For example, **ReLU** has:

$$
a'(z) =
\begin{cases}
  1, & z > 0 \\
  0, & z \leq 0
\end{cases}
$$

If $z \leq 0$, gradients vanish.  
👉 **Solution**: Use **Leaky ReLU** or **ELU**.

---

## **5. Vanishing and Exploding Gradients**
Since backpropagation involves **multiplying gradients through layers**, two extreme cases can occur:

### **Vanishing Gradient Problem**
If:

$$
\delta_1 = (W_2^T W_3^T \dots W_L^T (f - y)) \odot a_1'(z_1) \odot a_2'(z_2) \dots \odot a_L'(z_L)
$$

and if **$a_k'(z_k)$ is small**, the product of many small terms causes **gradients to vanish**.  
👉 **Solution**: Use **ReLU-based activations**, **Batch Normalization** and/or **Layer Normalization**.

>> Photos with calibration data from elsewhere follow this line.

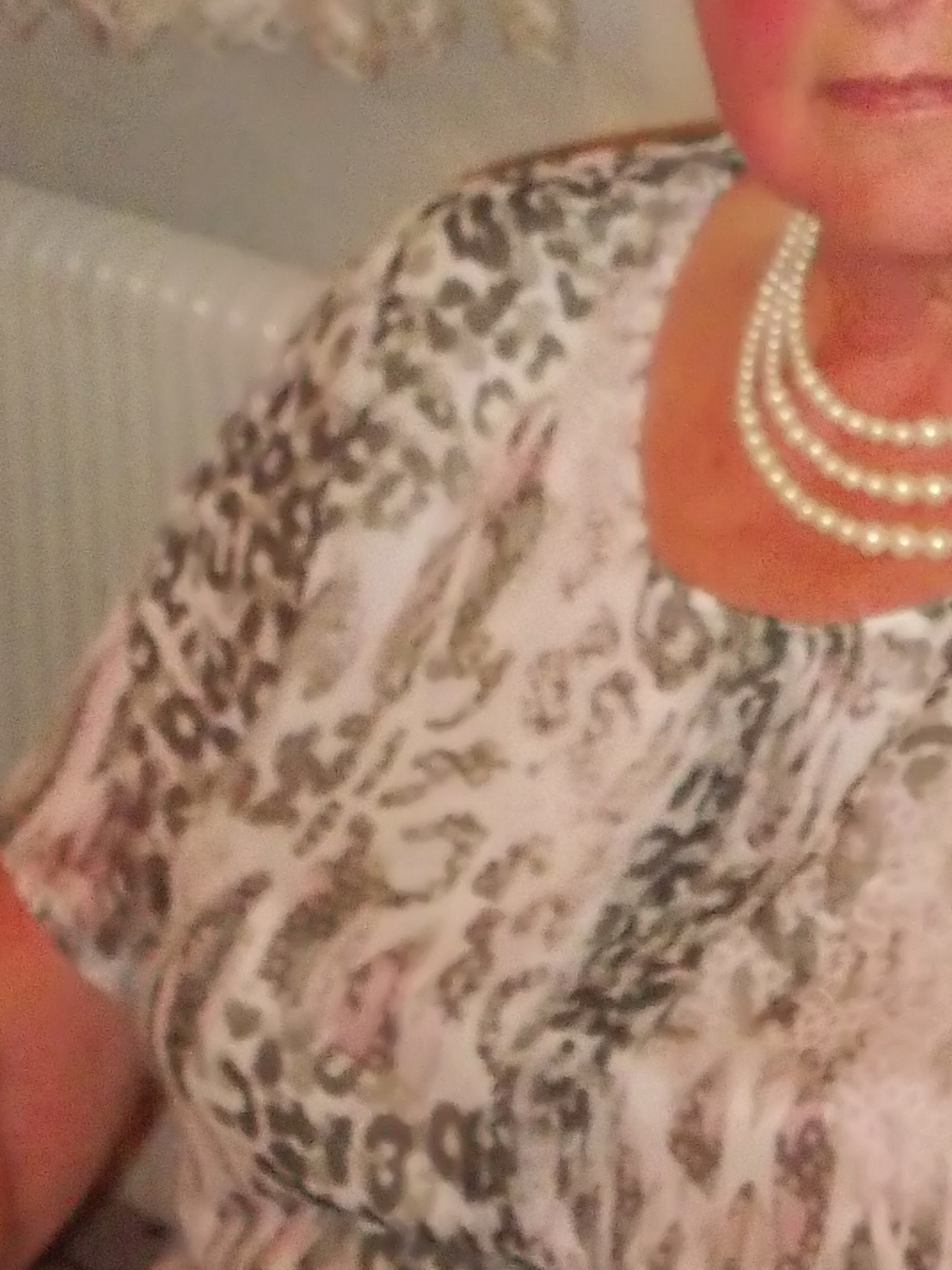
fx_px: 5759
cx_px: 964
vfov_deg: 12.6
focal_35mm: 157
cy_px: 421
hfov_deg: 9.4
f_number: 4.3
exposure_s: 1/60
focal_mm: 10
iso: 800
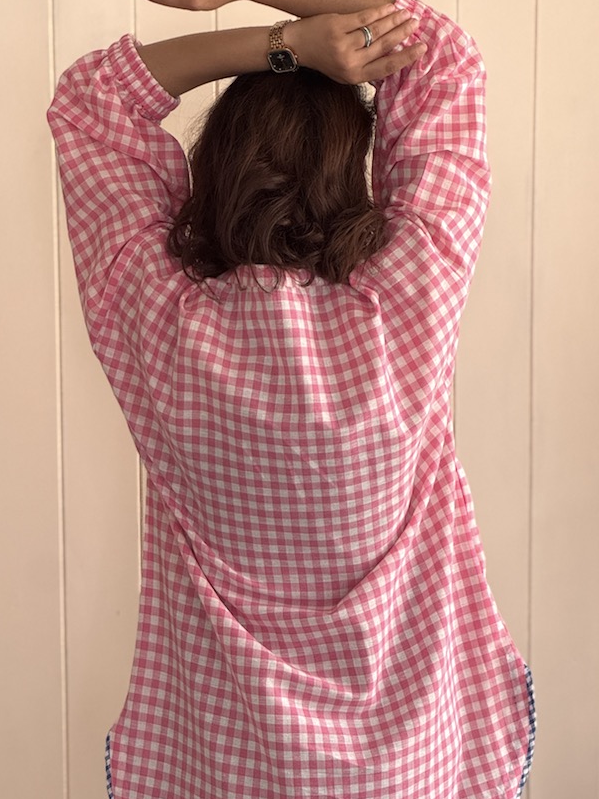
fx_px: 2216
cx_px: 316
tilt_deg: -6.6
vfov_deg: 20.4
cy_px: 487
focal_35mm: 96
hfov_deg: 15.4
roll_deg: +0.5
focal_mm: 9
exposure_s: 1/79
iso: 200
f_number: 2.8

### **Exploding Gradient Problem**
If gradient updates become large due to any reason, then this leads to **unstable updates**.  
👉 **Solution**: Use **gradient clipping** and proper **weight initialization**.


These problems can also be mitigated by the use of **skip connections** (aka residual connections) which break-up the multiplication and provide a path for gradient flow thus improving optimization.

---